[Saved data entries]
-----
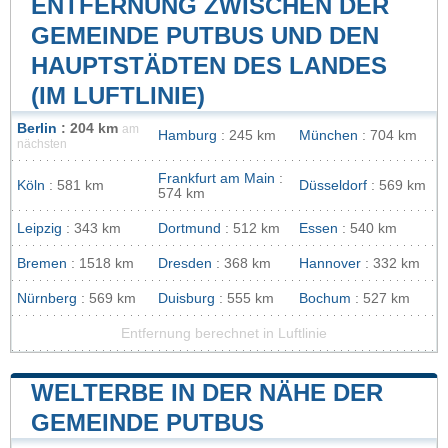
ENTFERNUNG ZWISCHEN DER
GEMEINDE PUTBUS UND DEN
HAUPTSTÄDTEN DES LANDES
(IM LUFTLINIE)
Berlin
: 204 km
am
Hamburg
: 245 km
München
: 704 km
nächsten
Frankfurt am Main
:
Köln
: 581 km
Düsseldorf
: 569 km
574 km
Leipzig
: 343 km
Dortmund
: 512 km
Essen
: 540 km
Bremen
: 1518 km
Dresden
: 368 km
Hannover
: 332 km
Nürnberg
: 569 km
Duisburg
: 555 km
Bochum
: 527 km
Entfernung berechnet in Luftlinie
WELTERBE IN DER NÄHE DER
GEMEINDE PUTBUS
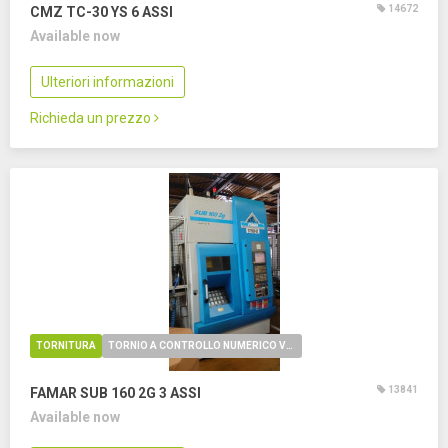
14672
CMZ TC-30 YS
6 ASSI
Available now
Ulteriori informazioni
Richieda un prezzo
TORNITURA
TORNIO A CONTROLLO NUMERICO VERTICALE
13841
FAMAR SUB 160 2G
3 ASSI
Available now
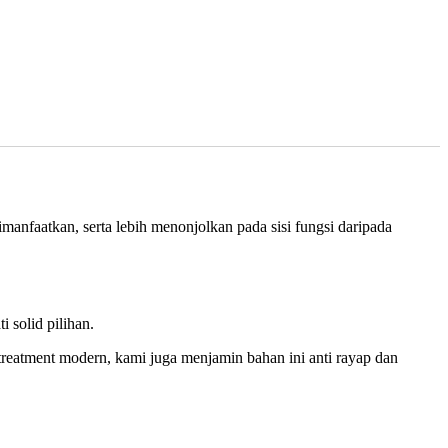
manfaatkan, serta lebih menonjolkan pada sisi fungsi daripada
 solid pilihan.
reatment modern, kami juga menjamin bahan ini anti rayap dan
-----
Starting with the top line, write out all the data above exactly; keep the pictures out.

■ **RESULT OF THE TASK**:
ENTFERNUNG ZWISCHEN DER
GEMEINDE PUTBUS UND DEN
HAUPTSTÄDTEN DES LANDES
(IM LUFTLINIE)
Berlin
: 204 km
am
Hamburg
: 245 km
München
: 704 km
nächsten
Frankfurt am Main
:
Köln
: 581 km
Düsseldorf
: 569 km
574 km
Leipzig
: 343 km
Dortmund
: 512 km
Essen
: 540 km
Bremen
: 1518 km
Dresden
: 368 km
Hannover
: 332 km
Nürnberg
: 569 km
Duisburg
: 555 km
Bochum
: 527 km
Entfernung berechnet in Luftlinie
WELTERBE IN DER NÄHE DER
GEMEINDE PUTBUS
14672
CMZ TC-30 YS
6 ASSI
Available now
Ulteriori informazioni
Richieda un prezzo
TORNITURA
TORNIO A CONTROLLO NUMERICO VERTICALE
13841
FAMAR SUB 160 2G
3 ASSI
Available now
manfaatkan, serta lebih menonjolkan pada sisi fungsi daripada
 solid pilihan.
reatment modern, kami juga menjamin bahan ini anti rayap dan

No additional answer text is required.